In the answer, each entry below appears exactly as given, and no picture appears at all.
Provided data Block Start
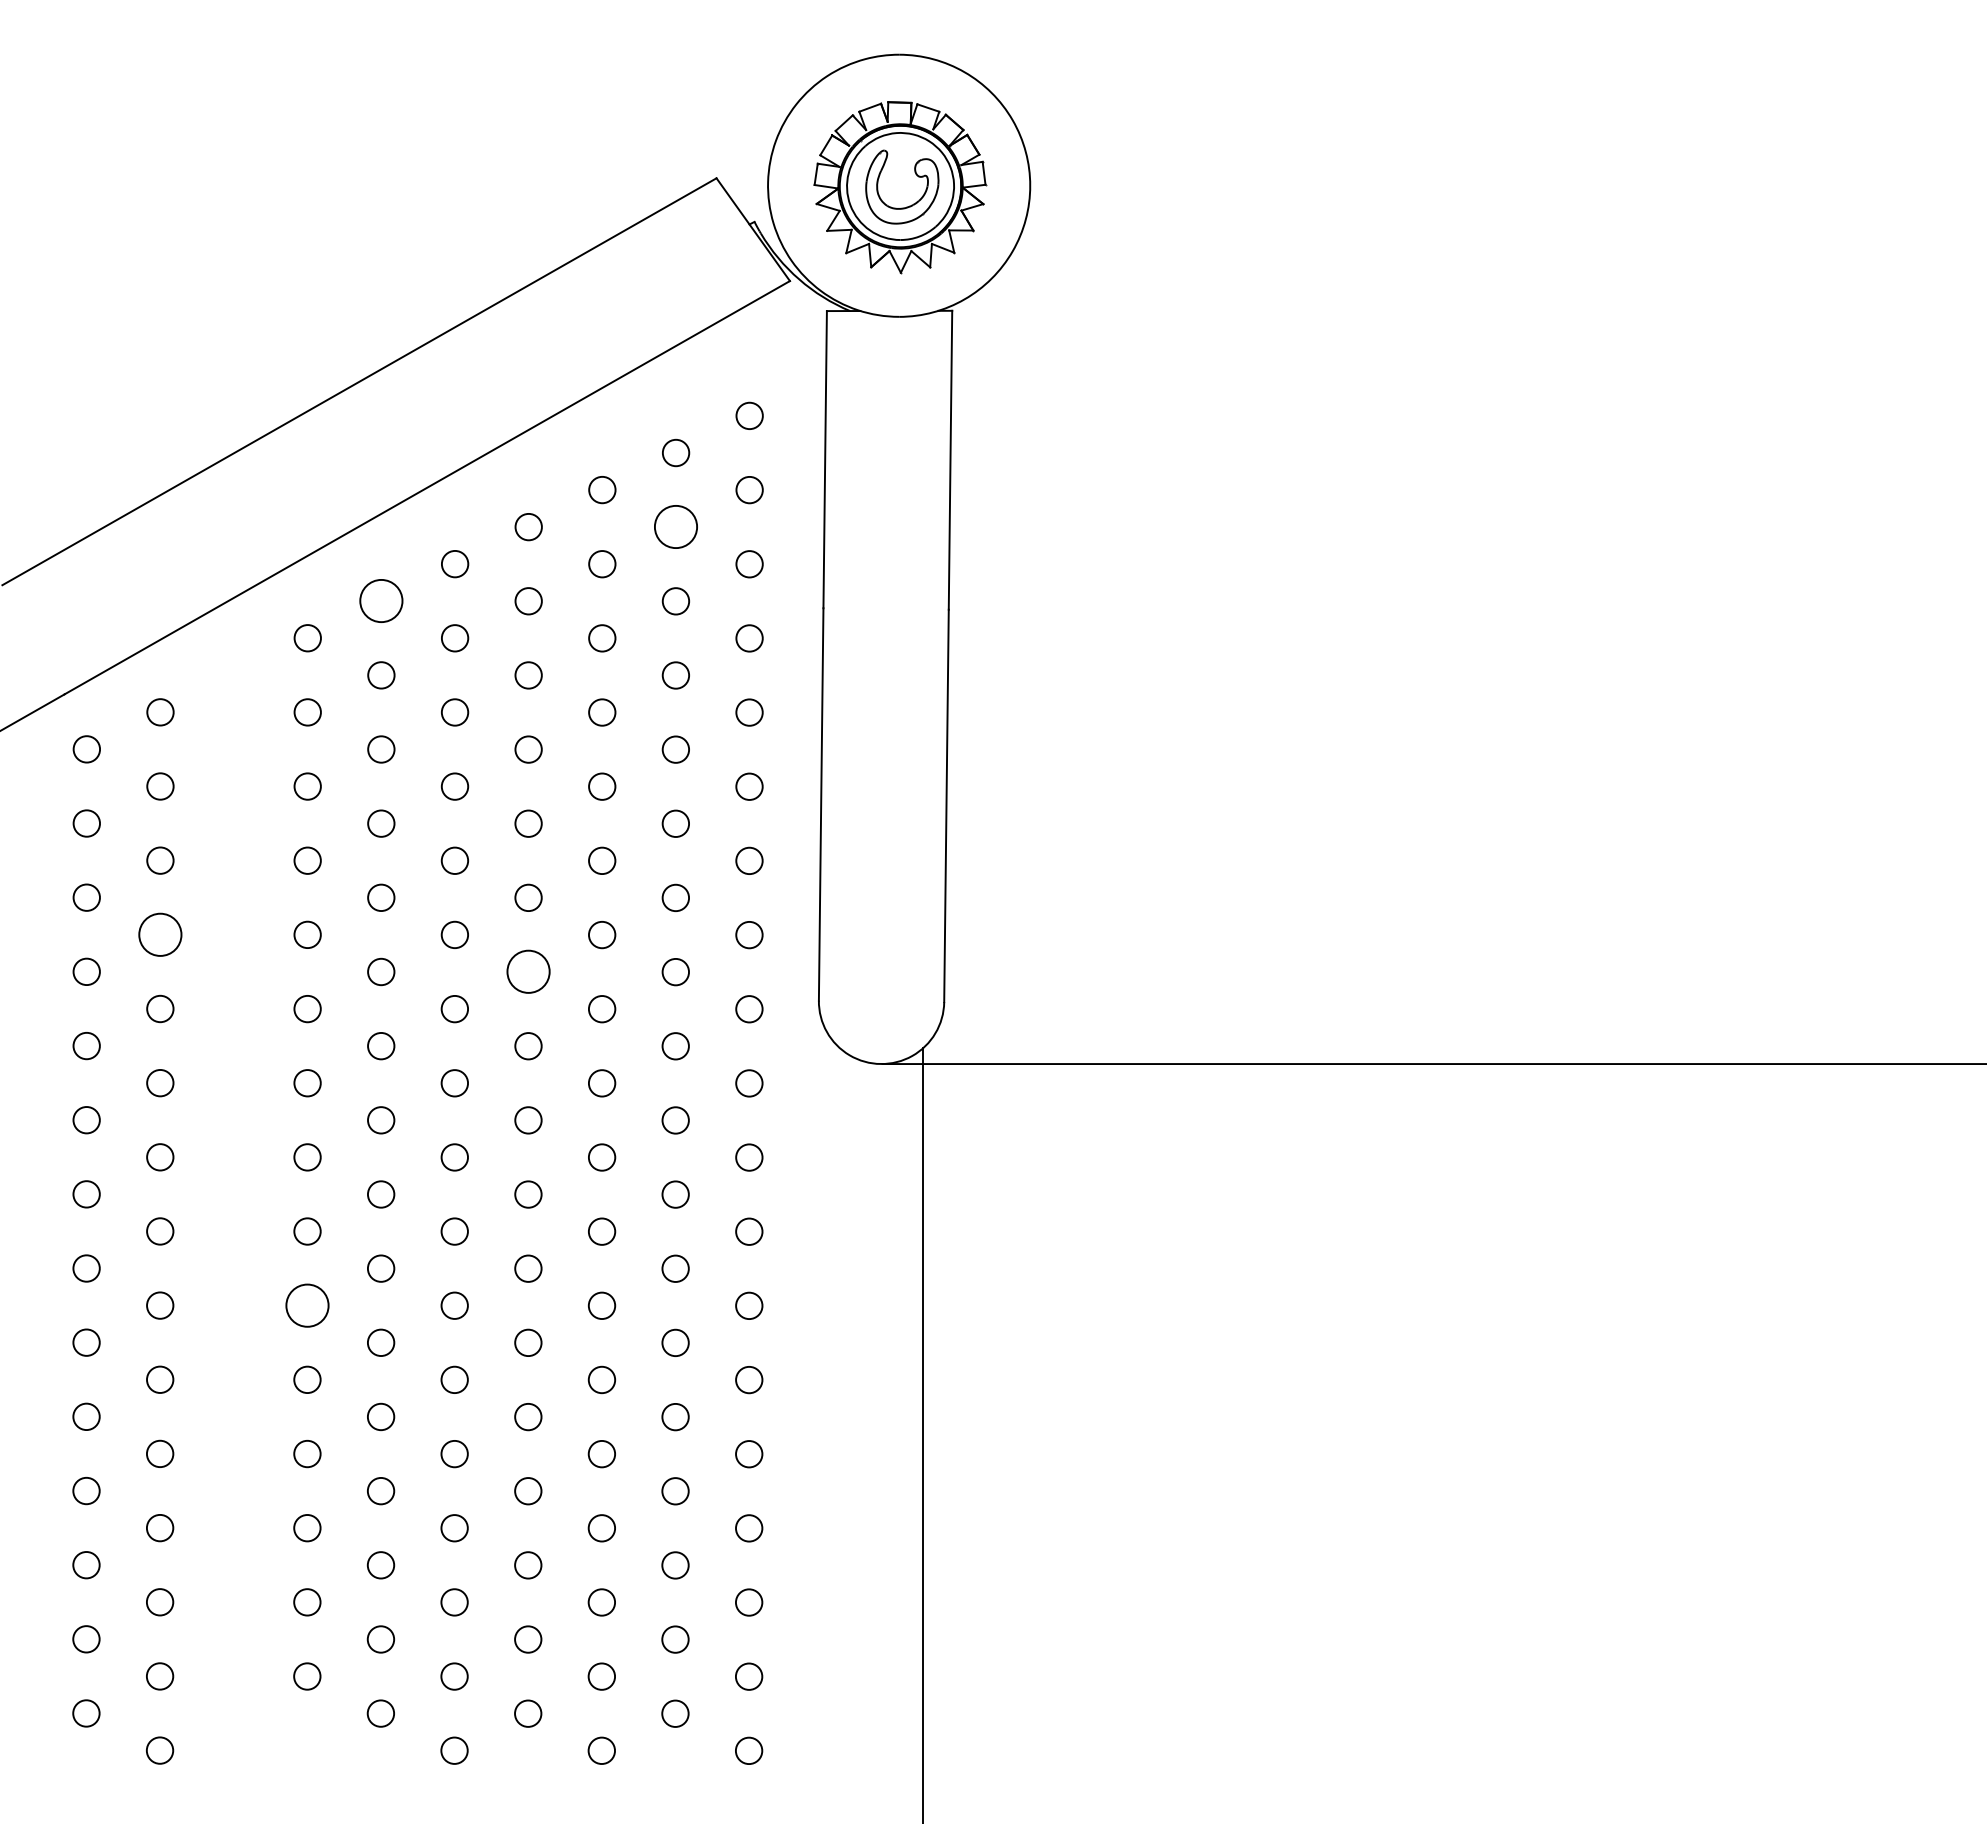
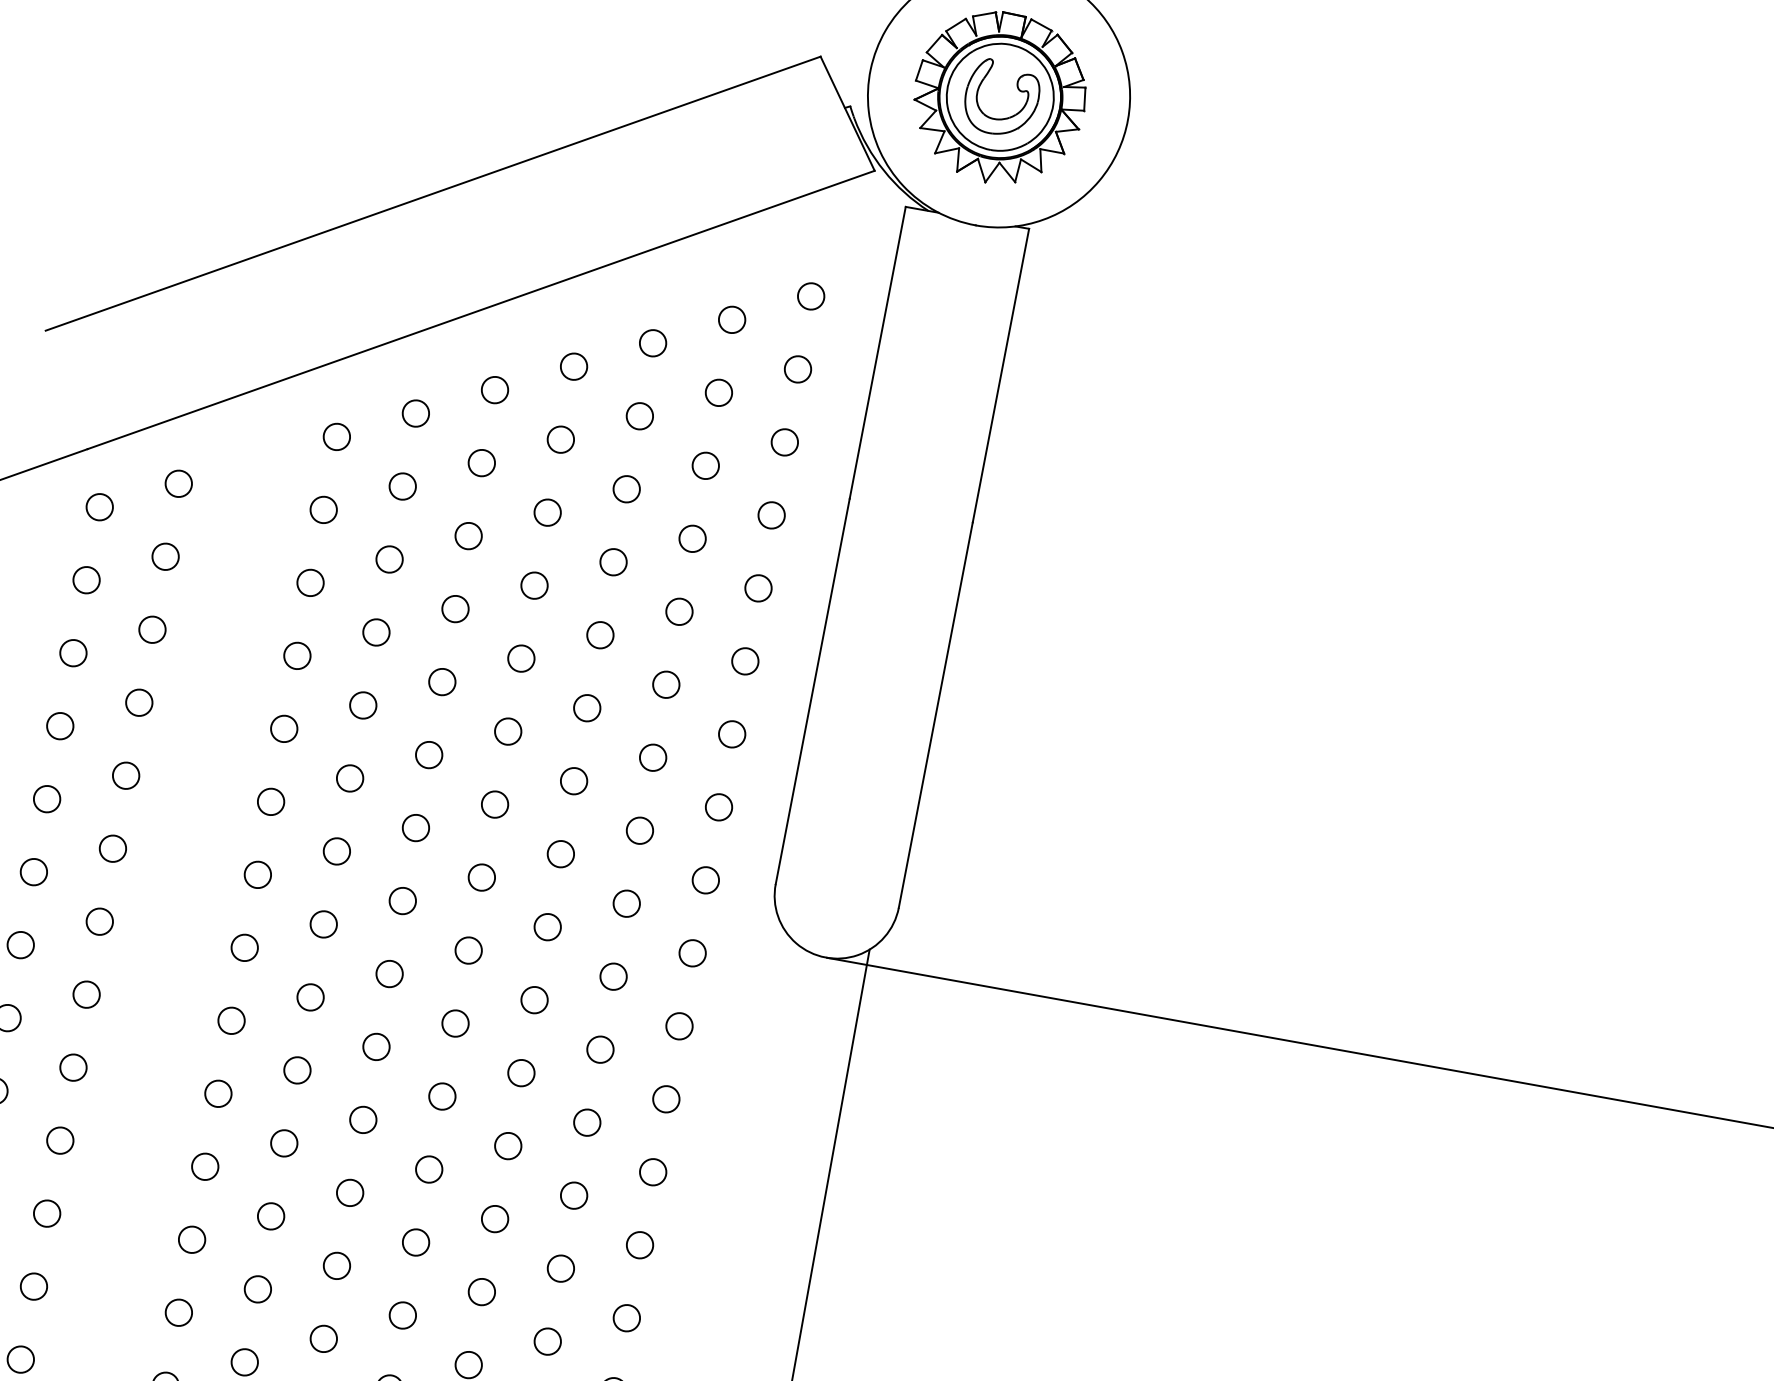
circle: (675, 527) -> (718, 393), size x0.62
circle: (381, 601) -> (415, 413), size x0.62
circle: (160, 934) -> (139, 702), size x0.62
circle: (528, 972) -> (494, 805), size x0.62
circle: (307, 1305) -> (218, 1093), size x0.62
Provided data Block End
→ **Answer box**:
circle: (675, 527) -> (718, 393), size x0.62
circle: (381, 601) -> (415, 413), size x0.62
circle: (160, 934) -> (139, 702), size x0.62
circle: (528, 972) -> (494, 805), size x0.62
circle: (307, 1305) -> (218, 1093), size x0.62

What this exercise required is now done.